*Text to read*.
# AB is a diameter of a circle with centre o. There is an external point T and TP is a tangent to circle from T and if angle PBT =30degree. Prove that BA : AT = 2:1

Arun
25757 Points
4 years ago
Dear student

Hi, I’m not able to upload the diagram ….anyway, here’s the solution.
Construction : Join P and O to get PO
Proof :   Let Radius = r  => BO=PO=AO=r
$\angle$POA =2 $\angle$PBA=2 x 30= 60o  [$\angle$ at centre is twice the $\angle$ subtended on the circle.]
$\angle$BPA = 90o [ $\angle$ in semicircle.]
$\rightarrow$$\angle$PAB = 30[ by $\angle$sum prop. in $\Delta$ PAB ]
In$\Delta$POA,180 - ($\angle$O + $\angle$A) =$\angle$P  => $\angle$ P =60o
Therefore,   $\Delta$POA is euilateral.
Hence, PA=PO=AP =r
In $\Delta$OPT, $\angle$O =60o , $\angle$P = 90o [tangent perpendicular to radius]
By $\angle$ sum prop., $\angle$T = 30o
On comparing, $\Delta$BPA $\cong$$\Delta$TPO { above angles and PO=PA=r} byASA test
By CPCT, BA=TO
BO+OA=OA+TA
2r=r + TA
TA=r
BA/AT = 2r/r  =2/1 = 2:1

Regards

*Short task A*. What construction does the geometry proof make before it begins?
*Short task B*. Repeat the geometry proof word for word from "Hi, I’m not" up to and including "Therefore,   $\Delta$POA is euilateral.".

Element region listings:

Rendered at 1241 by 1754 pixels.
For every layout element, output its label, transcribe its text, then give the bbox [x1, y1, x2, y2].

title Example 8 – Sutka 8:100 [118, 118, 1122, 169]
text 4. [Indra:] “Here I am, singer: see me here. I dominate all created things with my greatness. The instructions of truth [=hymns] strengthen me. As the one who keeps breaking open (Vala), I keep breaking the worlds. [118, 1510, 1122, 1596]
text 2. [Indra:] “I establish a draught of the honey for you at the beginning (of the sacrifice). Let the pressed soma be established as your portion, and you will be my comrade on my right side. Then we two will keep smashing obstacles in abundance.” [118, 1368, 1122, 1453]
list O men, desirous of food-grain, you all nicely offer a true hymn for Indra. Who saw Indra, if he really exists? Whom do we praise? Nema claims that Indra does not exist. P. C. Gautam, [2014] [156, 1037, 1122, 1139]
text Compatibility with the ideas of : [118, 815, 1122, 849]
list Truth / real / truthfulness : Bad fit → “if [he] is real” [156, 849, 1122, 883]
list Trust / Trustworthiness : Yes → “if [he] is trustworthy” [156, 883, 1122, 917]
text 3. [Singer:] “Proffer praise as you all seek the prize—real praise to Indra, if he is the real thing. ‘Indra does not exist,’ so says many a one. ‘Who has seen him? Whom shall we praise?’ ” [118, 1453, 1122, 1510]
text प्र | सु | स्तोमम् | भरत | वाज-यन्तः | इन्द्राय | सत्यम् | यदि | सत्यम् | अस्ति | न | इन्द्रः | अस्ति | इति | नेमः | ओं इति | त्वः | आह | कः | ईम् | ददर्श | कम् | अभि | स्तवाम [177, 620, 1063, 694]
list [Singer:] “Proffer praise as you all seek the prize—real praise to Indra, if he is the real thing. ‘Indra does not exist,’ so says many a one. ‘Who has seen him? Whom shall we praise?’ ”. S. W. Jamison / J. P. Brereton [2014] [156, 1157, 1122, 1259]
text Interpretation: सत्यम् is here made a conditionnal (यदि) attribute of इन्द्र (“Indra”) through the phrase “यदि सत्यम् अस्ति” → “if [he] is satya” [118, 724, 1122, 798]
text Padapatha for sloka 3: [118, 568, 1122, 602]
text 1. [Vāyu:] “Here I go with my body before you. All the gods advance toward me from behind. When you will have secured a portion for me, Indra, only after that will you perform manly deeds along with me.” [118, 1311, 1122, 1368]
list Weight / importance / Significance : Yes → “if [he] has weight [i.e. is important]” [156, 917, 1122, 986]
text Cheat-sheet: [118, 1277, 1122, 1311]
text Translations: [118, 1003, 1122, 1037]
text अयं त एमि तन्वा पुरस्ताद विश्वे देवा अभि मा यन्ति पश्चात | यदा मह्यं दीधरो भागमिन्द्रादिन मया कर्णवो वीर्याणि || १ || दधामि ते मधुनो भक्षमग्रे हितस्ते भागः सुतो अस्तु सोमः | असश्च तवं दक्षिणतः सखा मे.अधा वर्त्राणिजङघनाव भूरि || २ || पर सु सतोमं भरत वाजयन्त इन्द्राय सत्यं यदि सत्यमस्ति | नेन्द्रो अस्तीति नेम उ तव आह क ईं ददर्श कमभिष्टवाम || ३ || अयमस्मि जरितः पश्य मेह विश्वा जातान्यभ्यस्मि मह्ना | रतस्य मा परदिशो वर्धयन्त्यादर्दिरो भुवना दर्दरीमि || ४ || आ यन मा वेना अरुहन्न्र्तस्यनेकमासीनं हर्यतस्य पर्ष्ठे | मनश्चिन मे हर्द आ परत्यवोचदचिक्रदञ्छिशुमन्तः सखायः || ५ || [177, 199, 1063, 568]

*Full response A*. It joins P and O to get PO.

*Full response B*.
Hi, I’m not able to upload the diagram ….anyway, here’s the solution.
Construction : Join P and O to get PO
Proof :   Let Radius = r  => BO=PO=AO=r
$\angle$POA =2 $\angle$PBA=2 x 30= 60o  [$\angle$ at centre is twice the $\angle$ subtended on the circle.]
$\angle$BPA = 90o [ $\angle$ in semicircle.]
$\rightarrow$$\angle$PAB = 30[ by $\angle$sum prop. in $\Delta$ PAB ]
In$\Delta$POA,180 - ($\angle$O + $\angle$A) =$\angle$P  => $\angle$ P =60o
Therefore,   $\Delta$POA is euilateral.